8 RULES FOR A LONG WETSUIT LIFE
- Put your wetsuit on and off slowly without overstretching the neoprene.
- Rinse your wetsuit thoroughly with fresh water straight after every surf session. Removing salt is crucial as it damages neoprene.
- If you have the possibility, soak the suit in clean lukewarm water. You can add wetsuit shampoo for a more thorough wash. This is necessary if your wetsuit has already started smelling.
- Slide your wetsuit inside out on a wide plastic hanger; it should rest on its waist with arms and legs hanging down either side. Do not hang it on its shoulder to prevent deforming.

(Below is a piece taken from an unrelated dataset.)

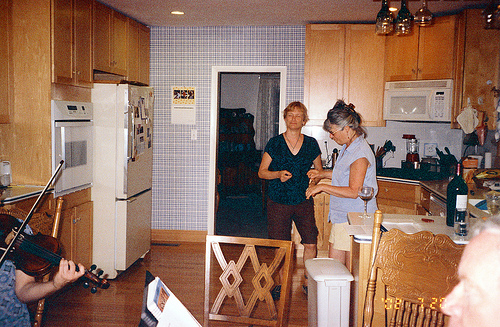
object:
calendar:
[168, 84, 195, 125]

Don’t hang it over metal; it is harmful to neoprene.
- Hang it inside your shower or another dark, well-aired place to dry. If you are camping, try to find a place in the shade. Avoid sunlight at all costs - it makes neoprene brittle and causes cracks.
- Turn the suit inside out each day until it has completely dried.

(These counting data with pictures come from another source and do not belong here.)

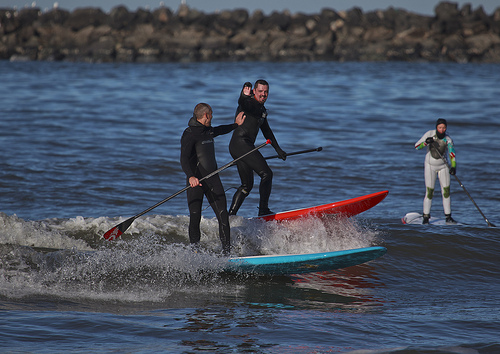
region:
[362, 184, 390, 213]
top of red board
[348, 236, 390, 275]
top of blue board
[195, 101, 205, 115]
man has brown hair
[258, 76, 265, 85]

- Store your wetsuit in a dark, dry place hung as described above. Don’t squeeze it in a tight box.
- If your wetsuit ripped, make sure you fix it straight away to prevent further damage. You can either send it to a wetsuit repair centre or a professional.

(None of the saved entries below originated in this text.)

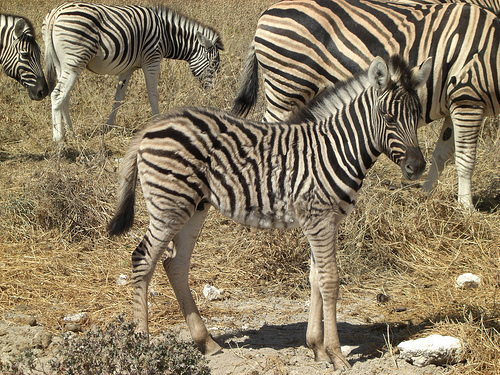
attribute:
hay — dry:
[397, 215, 437, 261]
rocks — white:
[403, 328, 464, 366]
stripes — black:
[329, 118, 362, 175]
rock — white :
[403, 332, 458, 365]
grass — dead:
[77, 125, 113, 165]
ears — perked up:
[371, 58, 434, 88]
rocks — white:
[398, 328, 463, 365]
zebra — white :
[126, 67, 446, 373]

ENVIRONMENTALLY-FRIENDLIER ALTERNATIVES TO NEOPRENE
A drawback with neoprene is that the manufacturing process of synthetic rubber is harmful to the environment. Luckily, manufacturers have developed greener alternatives. Patagonia partnered with Yulex™ to develop a renewable, plant-based replacement for neoprene. Their neoprene-free wetsuits are made from 85 % natural rubber, derived from sources that are Forest Stewardship Council® certified by the Rainforest Alliance, and 15 % synthetic chlorine-free rubber, reducing the reliance on petrochemicals. Picture has been putting their green stamp on the market by working with NaturalPrene. This material is also 100 % neoprene-free. These two brands, as well as others, bring a fresh wind into the surf industry with innovative and sustainable technologies.